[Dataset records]
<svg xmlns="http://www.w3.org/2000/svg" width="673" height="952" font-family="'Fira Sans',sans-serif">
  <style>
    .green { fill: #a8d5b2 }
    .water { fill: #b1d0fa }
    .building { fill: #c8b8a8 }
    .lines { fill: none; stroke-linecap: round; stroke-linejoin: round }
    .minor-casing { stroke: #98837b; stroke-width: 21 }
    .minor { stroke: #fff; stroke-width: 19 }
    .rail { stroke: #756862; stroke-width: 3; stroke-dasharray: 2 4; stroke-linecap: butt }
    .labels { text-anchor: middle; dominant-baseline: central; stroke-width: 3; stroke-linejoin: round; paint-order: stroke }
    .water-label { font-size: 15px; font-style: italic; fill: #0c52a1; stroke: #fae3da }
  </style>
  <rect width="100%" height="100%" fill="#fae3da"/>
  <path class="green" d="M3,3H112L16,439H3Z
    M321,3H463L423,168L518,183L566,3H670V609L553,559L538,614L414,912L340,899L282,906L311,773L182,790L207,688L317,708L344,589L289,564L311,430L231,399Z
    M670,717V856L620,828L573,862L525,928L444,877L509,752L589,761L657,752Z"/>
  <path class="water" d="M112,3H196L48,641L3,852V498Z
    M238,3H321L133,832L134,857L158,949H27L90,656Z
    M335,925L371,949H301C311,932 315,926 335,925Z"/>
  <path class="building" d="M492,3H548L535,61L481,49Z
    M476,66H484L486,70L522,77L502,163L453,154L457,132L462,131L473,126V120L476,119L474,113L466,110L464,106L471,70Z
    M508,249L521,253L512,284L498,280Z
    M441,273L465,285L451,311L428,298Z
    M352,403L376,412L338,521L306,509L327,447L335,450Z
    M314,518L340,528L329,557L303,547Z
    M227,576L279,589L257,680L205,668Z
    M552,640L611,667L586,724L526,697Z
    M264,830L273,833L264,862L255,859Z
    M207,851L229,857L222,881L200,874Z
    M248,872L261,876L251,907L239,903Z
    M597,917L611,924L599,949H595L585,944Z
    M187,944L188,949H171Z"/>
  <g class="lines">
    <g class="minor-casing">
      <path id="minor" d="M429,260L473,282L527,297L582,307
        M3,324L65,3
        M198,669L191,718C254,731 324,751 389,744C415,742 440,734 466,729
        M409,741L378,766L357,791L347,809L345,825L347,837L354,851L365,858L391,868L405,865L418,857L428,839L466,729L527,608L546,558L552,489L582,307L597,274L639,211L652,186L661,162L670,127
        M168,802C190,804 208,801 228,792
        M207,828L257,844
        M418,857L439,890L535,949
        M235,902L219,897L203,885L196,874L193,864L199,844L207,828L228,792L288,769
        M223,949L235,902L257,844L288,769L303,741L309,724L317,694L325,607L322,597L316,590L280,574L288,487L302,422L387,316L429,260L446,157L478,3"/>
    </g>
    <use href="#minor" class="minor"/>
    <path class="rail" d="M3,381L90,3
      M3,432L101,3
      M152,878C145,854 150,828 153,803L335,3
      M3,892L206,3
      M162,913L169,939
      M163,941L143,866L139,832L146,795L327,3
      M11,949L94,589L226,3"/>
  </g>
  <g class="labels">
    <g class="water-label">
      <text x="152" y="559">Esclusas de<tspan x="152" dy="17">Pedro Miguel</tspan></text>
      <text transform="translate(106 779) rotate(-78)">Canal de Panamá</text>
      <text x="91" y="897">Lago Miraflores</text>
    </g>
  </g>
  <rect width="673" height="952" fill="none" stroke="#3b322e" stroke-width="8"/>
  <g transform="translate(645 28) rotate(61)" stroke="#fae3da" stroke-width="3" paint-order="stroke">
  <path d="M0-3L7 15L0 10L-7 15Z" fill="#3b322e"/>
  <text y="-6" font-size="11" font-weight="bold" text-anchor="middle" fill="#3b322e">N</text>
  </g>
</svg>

[What you have to do]
Once the line with "15px; font-style: italic;" is found in the records above, print exactly that line and every line after it through the line with "M441,273L465,285L451,311L428,298Z".

[Response for this exercise]
    .water-label { font-size: 15px; font-style: italic; fill: #0c52a1; stroke: #fae3da }
  </style>
  <rect width="100%" height="100%" fill="#fae3da"/>
  <path class="green" d="M3,3H112L16,439H3Z
    M321,3H463L423,168L518,183L566,3H670V609L553,559L538,614L414,912L340,899L282,906L311,773L182,790L207,688L317,708L344,589L289,564L311,430L231,399Z
    M670,717V856L620,828L573,862L525,928L444,877L509,752L589,761L657,752Z"/>
  <path class="water" d="M112,3H196L48,641L3,852V498Z
    M238,3H321L133,832L134,857L158,949H27L90,656Z
    M335,925L371,949H301C311,932 315,926 335,925Z"/>
  <path class="building" d="M492,3H548L535,61L481,49Z
    M476,66H484L486,70L522,77L502,163L453,154L457,132L462,131L473,126V120L476,119L474,113L466,110L464,106L471,70Z
    M508,249L521,253L512,284L498,280Z
    M441,273L465,285L451,311L428,298Z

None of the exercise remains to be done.